Source document:
You have kindly supported us before and we hope that you can help
us again as we find ourselves in a very difficult situation and the lives
of many people are at stake. It's just over a month since Legal Action for Women launched “For
Asylum Seekers and their Supporters – A Self-help Guide Against
Detention and Deportation”. Since then over 30 women have contacted us from Yarl’s Wood Removal
Centre, and we are starting to get requests for help from Oakington
Accommodation Centre. A
number of women had or have imminent removal dates.
The guide has only just started to be circulated, but already the
requests for help are beyond our forces, and we write to you now to see
how you might be able to assist. When
women contact us from detention we immediately send them a copy of the
guide, by guaranteed next day delivery (at ₤4 a time) because of the
urgency of the situation. As
you know, we work on a self-help basis and the guide is proving to be an
essential tool. We then call or ask them to fax brief details about their
case and what outside help they have, and suggest where best this help can
be directed; we advise them how to get the lawyer to do what is needed;
and give them the contact details of their MP so they can contact them
directly. Many women are rape
survivors who have not spoken about the rape they suffered or if they have
this was not put forward by the lawyer and/or was ignored or downplayed by
the Home Office or the court when they considered the claim. A number
of women from the All African Women’s Group (AAWG), including women who
have been in detention themselves, have committed to regular sessions at
our Centre to do this work which has been invaluable.
Most of this initial contact with women inside is being done by
them under the supervision of LAW, Women Against Rape or Black Women’s
Rape Action Project, depending on the situation of the woman in detention.
But we cannot keep up with the volume of work. In
addition to the sheer number of calls we face other problems. 1. We
are very concerned that August is upon us and as many people go away,
asylum seekers are left unprotected at the mercy of the authorities.
2. Many
of the women are repeatedly having to change lawyers to try and find
someone who will help them. They
are often told they must pay a £1000 to get someone to act for them. Some lawyers lie about coming to visit and what they are
going to do. One lawyer told
the woman in detention that he was visiting on Friday but told us that he
had no plans to visit until Sunday when she was due to be deported on
Monday. Some firms claim to
specialise in detention cases. In
our experience their work is very poor or non-existent but the lawyers get
away with it as the women get deported and therefore cannot lodge a
complaint. One woman said that it is common for it to take two weeks for
a new lawyer to see you and four weeks to tell you what they will do.
That means women are in detention for months on end purely because
they don’t have proper representation. 3. We
often only get some action because we represent an organisation and
because the person who calls has an English accent.
We have noticed that women in detention or anyone who calls on
their behalf with a non-English accent face blatant racism.
An AAWG woman called Oakington with the name, room and bed number
of some of the women there and was told that wasn’t sufficient
information to be able to speak to them.
Another volunteer with an English accent made the same request with
the same information and was put through immediately.
This discrimination against people with foreign accents is common
not only in relation to detention centres but when dealing with lawyers
and other professionals. 4. We
try to refer women to other organisations but are finding that even the
better ones don’t pursue cases with the determination that is needed.
One woman (a victim of child marriage and years of severe domestic
violence who eventually killed her husband in self-defence) was deported
because even though there was a legal case to be made the organisation
couldn’t find a lawyer to make it.

Stored data entries:
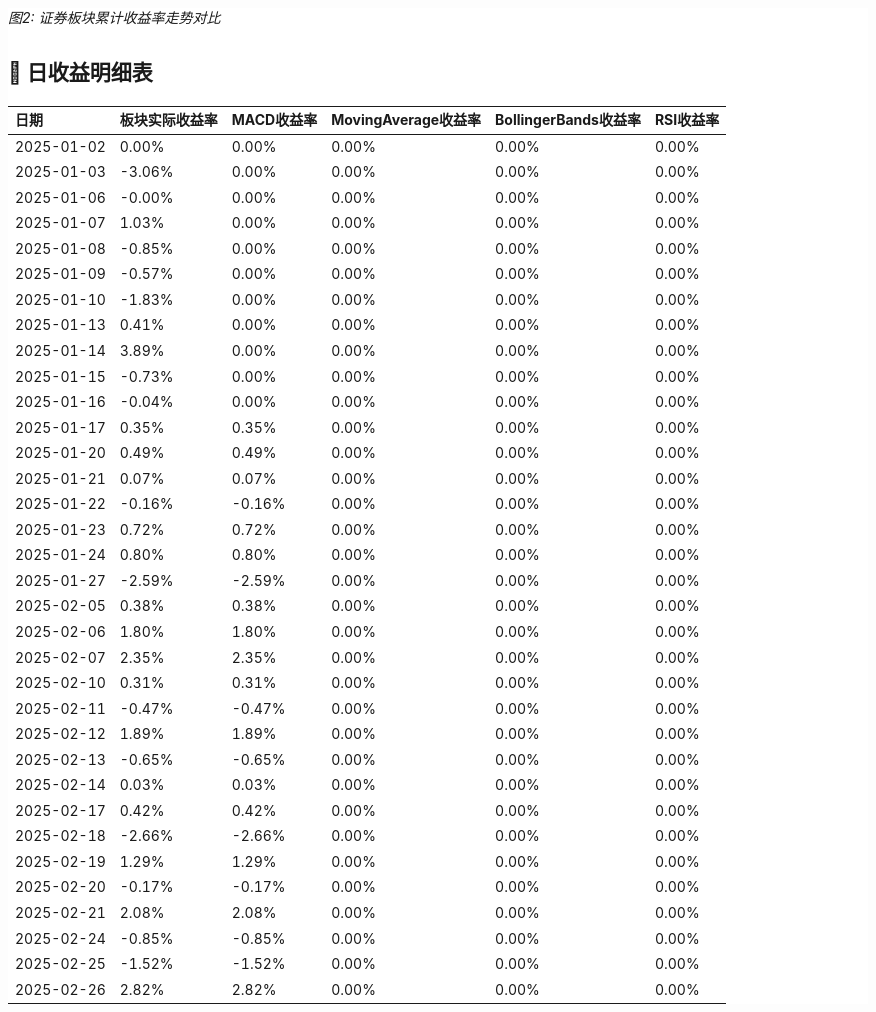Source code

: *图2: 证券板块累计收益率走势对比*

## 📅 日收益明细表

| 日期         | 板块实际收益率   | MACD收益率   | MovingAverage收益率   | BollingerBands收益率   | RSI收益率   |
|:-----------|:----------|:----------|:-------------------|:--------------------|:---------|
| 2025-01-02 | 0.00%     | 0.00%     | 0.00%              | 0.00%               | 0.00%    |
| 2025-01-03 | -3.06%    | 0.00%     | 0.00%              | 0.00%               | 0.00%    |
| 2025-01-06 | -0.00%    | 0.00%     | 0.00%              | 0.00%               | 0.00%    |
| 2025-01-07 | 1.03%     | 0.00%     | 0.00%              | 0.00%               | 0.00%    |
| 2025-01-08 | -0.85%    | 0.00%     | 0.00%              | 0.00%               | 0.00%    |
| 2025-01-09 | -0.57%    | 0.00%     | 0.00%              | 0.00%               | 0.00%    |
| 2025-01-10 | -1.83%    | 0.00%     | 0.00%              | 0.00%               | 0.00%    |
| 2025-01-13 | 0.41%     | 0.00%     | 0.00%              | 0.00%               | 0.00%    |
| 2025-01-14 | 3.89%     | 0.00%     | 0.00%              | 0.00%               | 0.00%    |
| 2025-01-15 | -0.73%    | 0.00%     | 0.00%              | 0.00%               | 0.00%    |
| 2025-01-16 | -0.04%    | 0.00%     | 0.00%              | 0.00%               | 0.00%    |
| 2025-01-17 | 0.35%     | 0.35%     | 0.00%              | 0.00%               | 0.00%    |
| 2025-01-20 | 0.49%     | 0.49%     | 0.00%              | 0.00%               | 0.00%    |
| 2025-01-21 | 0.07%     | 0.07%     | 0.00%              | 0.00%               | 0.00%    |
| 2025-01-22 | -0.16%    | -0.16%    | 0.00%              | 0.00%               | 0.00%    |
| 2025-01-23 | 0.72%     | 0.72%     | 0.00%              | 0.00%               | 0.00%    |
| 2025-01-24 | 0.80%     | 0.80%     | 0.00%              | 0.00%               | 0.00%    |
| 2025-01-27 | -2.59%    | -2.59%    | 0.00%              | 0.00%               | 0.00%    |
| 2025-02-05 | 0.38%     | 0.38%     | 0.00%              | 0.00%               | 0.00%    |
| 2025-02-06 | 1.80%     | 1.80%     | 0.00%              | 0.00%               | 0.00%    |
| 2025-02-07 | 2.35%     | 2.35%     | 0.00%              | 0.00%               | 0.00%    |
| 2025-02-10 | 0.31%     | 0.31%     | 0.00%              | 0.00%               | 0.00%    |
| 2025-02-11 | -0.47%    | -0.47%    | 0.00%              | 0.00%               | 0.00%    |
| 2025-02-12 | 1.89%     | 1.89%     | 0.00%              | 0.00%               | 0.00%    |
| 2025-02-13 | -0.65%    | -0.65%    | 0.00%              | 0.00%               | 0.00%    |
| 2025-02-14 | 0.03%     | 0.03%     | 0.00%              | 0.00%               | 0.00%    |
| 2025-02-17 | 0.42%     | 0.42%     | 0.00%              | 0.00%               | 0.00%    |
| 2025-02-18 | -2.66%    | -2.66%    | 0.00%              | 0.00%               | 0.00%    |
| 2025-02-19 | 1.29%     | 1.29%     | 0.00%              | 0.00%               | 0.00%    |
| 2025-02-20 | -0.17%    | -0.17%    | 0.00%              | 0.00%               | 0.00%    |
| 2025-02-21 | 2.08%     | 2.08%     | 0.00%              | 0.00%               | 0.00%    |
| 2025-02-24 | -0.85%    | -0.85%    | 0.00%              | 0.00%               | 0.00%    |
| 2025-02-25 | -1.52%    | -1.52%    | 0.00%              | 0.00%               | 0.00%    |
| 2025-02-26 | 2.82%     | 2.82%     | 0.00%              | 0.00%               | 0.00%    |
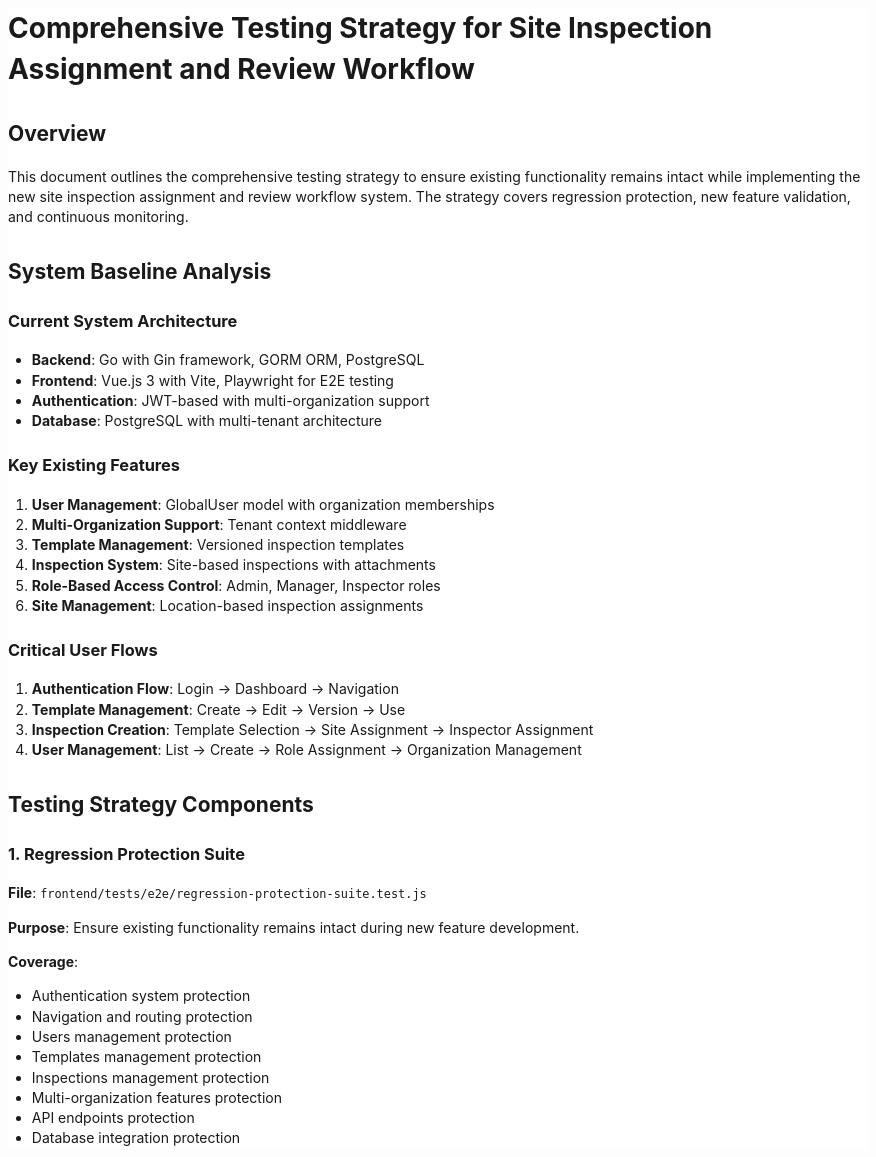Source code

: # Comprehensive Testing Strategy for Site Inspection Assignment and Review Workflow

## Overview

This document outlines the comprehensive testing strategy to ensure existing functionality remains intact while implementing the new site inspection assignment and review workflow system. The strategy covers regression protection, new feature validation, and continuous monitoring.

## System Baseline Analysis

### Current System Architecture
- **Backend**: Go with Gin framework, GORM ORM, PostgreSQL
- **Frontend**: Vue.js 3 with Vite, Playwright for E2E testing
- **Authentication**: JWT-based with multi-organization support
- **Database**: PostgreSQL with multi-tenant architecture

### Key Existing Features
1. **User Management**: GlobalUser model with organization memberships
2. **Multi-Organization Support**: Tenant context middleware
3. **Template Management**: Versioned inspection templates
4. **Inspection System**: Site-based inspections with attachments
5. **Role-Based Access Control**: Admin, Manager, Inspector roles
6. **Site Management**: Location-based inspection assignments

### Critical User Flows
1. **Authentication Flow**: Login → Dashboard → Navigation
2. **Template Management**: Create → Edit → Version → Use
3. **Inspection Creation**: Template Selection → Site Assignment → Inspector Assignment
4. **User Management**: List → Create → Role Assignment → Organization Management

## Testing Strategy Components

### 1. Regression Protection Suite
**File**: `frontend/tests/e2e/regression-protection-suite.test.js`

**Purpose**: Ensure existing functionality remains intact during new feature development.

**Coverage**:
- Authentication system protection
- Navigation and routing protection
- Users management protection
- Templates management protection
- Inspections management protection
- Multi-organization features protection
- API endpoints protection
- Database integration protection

Instruction: Retype the appeal letter word for word, starting with "That means women" and going on through "face blatant racism.".

Your response:
That means women are in detention for months on end purely because
they don’t have proper representation. 3. We
often only get some action because we represent an organisation and
because the person who calls has an English accent.
We have noticed that women in detention or anyone who calls on
their behalf with a non-English accent face blatant racism.